I got better results with “SVT-AV1” on my machine, in terms of encoding speed relative to the output quality.

ffmpeg -i input.mp4 -c:v libsvtav1 -crf 38 -preset 4 -c:a libopus -b:a 128k output.webm

This time, I used the WebM container. It’s an open format, and supports the following codecs:

I could have used MKV or MP4 instead.

The “preset” option of “libsvtav1” is used to adjust the tradeoff between encoding speed and quality. It goes from 0 (highest quality) to 13 (fastest). You should set it as low as you can. That is to say, the encoding speed should be as slow as you can afford. Otherwise, you could end up with a disappointing quality.

The CRF values are not directly comparable to x264: in a quick test, “SVT-AV1” gave me a slightly higher quality with a CRF of 38 than x264 with a CRF of 24.

AV1 can achieve 30% better compression than VP9, and 50% better than H.264.

Hardware decoding requires recent hardware, though.

It started appearing in hardware products in 2020 (from Intel, NVIDIA, AMD), and became more common in products released in 2023 (by Apple, Qualcomm, 
).

Without hardware decoding, video playback is going to use a lot of CPU power, and drain the battery fast.

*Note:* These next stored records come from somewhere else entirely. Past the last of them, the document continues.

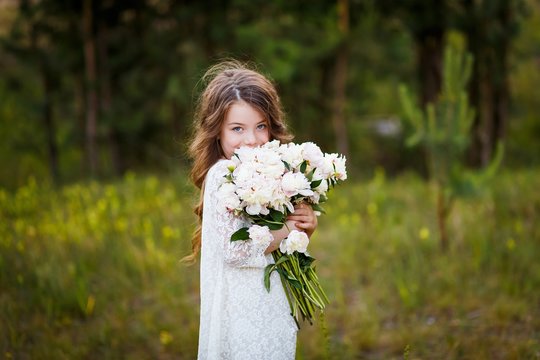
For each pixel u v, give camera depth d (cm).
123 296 492
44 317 433
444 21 1181
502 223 609
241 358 230
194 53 1239
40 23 1209
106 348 397
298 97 1523
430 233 599
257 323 231
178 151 1380
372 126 1803
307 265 246
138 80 1351
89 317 453
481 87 1270
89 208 684
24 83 1339
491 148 1262
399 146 1647
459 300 455
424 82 1298
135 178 1069
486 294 457
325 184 236
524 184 778
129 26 1335
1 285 471
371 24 1178
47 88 1274
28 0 1171
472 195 546
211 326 235
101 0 1252
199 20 1291
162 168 1459
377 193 777
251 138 241
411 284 482
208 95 250
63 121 1460
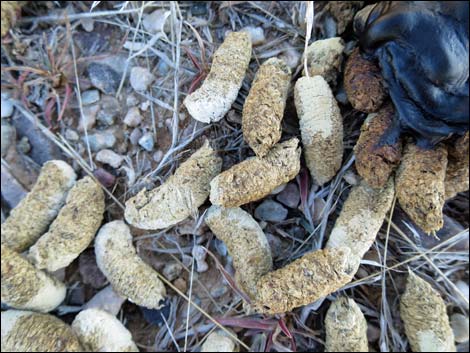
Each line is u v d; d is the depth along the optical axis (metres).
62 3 0.15
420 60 0.12
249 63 0.14
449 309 0.14
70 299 0.15
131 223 0.13
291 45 0.14
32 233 0.14
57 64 0.14
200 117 0.13
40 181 0.14
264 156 0.12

Intermediate video codecs: VP8, VP9, H.265

VP8 is an open format, designed as an alternative to H.264. It’s a bit inferior in terms of quality, though.

It was superseded by VP9, with an improved compression efficiency. It should be able to do better than H.264 on that front.

ffmpeg -i input.mp4 -c:v libvpx-vp9 -crf 40 -b:v 0 -c:a libopus -b:a 128k output.webm

H.265 is the successor to H.264, and competes with VP9 in terms of quality / file size ratio.

Hardware decoding is more common for VP9 and H.265 than for AV1 (but less common than for H.264).

Compatibility with Web browsers

If you ever need to encode video for direct use in a Web browser (i.e. without re-encoding by a platform such as YouTube), you should check out “Can I use”:

https://caniuse.com/mpeg4

https://caniuse.com/webm

https://caniuse.com/av1

https://caniuse.com/opus

A note about software patents

On one hand, if you’re a private individual encoding audio/video files for your own use, you probably don’t have to care about software patents.

On the other hand, if you intend to release audio/video content to the public, or develop software or hardware involving codecs, beware.

Do your research to determine if you need a patent license.

Fortunately, some codecs are not subject to royalties, either because the related patents have expired (e.g. MP3), or because they were designed to be royalty-free from the start (e.g. FLAC, VP8, VP9, AV1).

Opus was also designed to use only royalty-free patents, but a group of companies with questionnable practices is now trying to collect royalties for devices implementing Opus at the hardware level.